- Task details:
Count the lines in the entries below that contain the word "National", matching case exactly, and give only the number.

────────

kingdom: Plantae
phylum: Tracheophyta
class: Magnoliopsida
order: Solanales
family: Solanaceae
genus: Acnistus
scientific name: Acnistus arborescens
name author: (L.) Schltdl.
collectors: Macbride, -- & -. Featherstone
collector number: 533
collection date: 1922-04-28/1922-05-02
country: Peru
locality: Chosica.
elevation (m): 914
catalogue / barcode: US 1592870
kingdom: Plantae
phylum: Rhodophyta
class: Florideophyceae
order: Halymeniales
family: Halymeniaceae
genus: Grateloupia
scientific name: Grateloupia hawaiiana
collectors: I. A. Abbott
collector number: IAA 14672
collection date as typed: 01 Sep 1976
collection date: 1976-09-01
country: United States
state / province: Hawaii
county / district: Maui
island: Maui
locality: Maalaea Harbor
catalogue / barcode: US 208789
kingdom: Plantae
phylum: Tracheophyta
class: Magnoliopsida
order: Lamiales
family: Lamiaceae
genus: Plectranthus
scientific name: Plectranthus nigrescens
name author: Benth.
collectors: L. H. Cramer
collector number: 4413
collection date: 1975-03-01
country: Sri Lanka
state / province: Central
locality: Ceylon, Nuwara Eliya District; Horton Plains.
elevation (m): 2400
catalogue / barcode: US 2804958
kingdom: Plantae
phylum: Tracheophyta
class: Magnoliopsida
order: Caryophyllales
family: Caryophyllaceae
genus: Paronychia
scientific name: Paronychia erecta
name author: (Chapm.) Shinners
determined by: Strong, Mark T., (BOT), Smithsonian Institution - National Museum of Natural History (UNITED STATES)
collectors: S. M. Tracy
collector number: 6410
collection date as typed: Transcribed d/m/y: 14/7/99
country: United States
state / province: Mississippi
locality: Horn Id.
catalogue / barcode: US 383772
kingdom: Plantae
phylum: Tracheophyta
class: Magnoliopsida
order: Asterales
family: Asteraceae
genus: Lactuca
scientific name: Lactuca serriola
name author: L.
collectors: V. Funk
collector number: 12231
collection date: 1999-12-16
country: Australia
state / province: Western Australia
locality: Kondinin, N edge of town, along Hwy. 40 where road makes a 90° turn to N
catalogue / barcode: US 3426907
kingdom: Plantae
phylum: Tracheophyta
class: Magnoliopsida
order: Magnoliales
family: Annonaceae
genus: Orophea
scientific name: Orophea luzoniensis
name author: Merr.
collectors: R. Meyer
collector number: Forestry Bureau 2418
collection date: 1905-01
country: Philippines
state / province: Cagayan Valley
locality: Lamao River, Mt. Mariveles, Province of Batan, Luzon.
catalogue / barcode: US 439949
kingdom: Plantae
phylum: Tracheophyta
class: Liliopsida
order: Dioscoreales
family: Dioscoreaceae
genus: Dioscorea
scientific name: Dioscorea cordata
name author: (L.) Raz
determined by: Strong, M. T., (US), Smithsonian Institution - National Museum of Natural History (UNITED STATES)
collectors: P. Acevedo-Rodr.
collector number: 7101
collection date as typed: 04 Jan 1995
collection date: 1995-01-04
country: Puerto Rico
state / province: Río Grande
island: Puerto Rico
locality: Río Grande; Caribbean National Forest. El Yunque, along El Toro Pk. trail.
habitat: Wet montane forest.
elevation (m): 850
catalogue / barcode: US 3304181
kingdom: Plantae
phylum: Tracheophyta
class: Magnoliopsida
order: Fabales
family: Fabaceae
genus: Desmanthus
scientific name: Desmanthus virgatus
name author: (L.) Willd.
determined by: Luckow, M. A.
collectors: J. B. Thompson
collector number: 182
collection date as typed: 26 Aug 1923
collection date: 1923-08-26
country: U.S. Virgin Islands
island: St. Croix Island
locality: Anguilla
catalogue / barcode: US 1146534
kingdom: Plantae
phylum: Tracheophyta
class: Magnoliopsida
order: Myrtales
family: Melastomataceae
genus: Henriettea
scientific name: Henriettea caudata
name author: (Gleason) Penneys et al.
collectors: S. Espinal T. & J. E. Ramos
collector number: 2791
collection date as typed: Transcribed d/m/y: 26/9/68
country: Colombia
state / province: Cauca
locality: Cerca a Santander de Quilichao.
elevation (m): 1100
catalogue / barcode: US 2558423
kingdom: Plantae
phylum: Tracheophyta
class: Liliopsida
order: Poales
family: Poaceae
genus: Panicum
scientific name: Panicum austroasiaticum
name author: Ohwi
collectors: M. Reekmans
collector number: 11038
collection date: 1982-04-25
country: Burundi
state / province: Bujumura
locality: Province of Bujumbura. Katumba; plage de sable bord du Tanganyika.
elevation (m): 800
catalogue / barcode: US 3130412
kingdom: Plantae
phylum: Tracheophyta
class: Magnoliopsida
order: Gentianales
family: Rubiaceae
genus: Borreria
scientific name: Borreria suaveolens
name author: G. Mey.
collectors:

────────

- Task output:
3